As commercial banks posted a profit-after-tax of about GH¢9.7 billion, a 46.1% jump compared to GH¢6.7 billion recorded during the same period in 2024, private sector credit-to-Gross Domestic Product (GDP) gap remained negative at all-time in the first eight months of 2025.
According to the September 2025 Monetary Policy Report, the sector posted gains across all income lines, with other income surging 47.3% in August 2025, reversing a 2.9% contraction recorded a year earlier.
Other indicators, such as net interest income rose 21.8% to GH¢19.2 billion, up from GH¢16.9 billion in August 2024, driven by a slowdown in interest expenses due to lower interbank lending rates. On a year-on-year basis, interest income increased 21.5% to GH¢29.3 billion, while interest expenses climbed to GH¢10.2 billion from GH¢8.4 billion, representing 20.9% growth — slightly below the 22.1% growth in August 2024.
Overall, profitability indicators strengthened, with return-on-equity (ROE) increasing from 31.4% in August 2024 to 32.2% in August 2025, and return-on-assets (ROA) improving from 4.9% to 5.6% over the same period — underscoring the industry’s robust recovery and stronger balance sheet performance.
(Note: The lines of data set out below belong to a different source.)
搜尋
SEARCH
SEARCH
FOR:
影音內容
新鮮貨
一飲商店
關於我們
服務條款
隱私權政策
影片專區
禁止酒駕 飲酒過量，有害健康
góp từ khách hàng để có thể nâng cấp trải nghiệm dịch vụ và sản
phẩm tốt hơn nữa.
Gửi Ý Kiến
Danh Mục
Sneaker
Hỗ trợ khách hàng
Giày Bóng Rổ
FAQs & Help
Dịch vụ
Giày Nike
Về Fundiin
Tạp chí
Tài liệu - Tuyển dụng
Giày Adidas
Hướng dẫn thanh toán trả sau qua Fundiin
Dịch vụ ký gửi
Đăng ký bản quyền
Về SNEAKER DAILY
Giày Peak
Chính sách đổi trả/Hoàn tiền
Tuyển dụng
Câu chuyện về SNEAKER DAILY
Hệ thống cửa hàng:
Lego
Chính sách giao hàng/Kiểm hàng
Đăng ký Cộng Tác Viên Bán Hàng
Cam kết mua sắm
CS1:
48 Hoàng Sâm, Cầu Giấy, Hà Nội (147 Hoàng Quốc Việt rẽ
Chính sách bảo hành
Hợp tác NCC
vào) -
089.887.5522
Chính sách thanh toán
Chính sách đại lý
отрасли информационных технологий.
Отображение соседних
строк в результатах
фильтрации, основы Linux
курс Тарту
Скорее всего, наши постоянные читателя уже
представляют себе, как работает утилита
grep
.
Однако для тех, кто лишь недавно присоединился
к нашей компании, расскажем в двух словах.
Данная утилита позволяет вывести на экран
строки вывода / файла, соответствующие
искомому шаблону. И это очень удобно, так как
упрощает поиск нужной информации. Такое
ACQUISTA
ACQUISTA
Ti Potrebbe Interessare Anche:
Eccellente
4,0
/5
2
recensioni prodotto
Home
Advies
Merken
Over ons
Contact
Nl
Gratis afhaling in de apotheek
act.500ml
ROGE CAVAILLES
Private sector credit-to-GDP gap at all time low
Although, the Banking Sector Soundness Index was significantly above the long-term trend, nearing the pre-DDEP level, reflecting an improving solvency positions, adequate liquidity and strong earnings performance. However, the private sector credit-to-GDP gap is at an all-time low.
The ratio is another measure of macro-financial risk. A positive credit-to-GDP gap indicates that total private sector credit extension relative to the size of the economy is above its long-term trend and vice versa.
“Ghana’s credit-to-GDP remains negative and declining, suggesting the need for measures to promote credit delivery to support the real economy”, the central bank disclosed in its September 2025 Monetary Policy Report.
NPLs ratio expected to improve
The Bank reported that the non-performing loans ratio, though marginally improved, remained elevated.
That notwithstanding, the report said the ongoing macroeconomic recovery, supported by the implementation by banks on how to reduce Non-Performing Loans (NPLs), should help moderate the build-up of new non-performing loans and improve overall asset quality.
However, provisions for depreciation, bad debts, and impairment losses contracted sharply by 46%, against a 19.2% contraction in 2024, on account of higher recoveries and write-offs.
The report further noted that net fees and commissions grew 13.1% by August 2025, down from 22.9% a year earlier, while overall net operating income expanded by 28%, compared to 10.9% growth in 2024.
Operating expenses also increased moderately, rising 19.5% compared to 18.9% in the previous year, reflecting marginal growth in staff and administrative costs.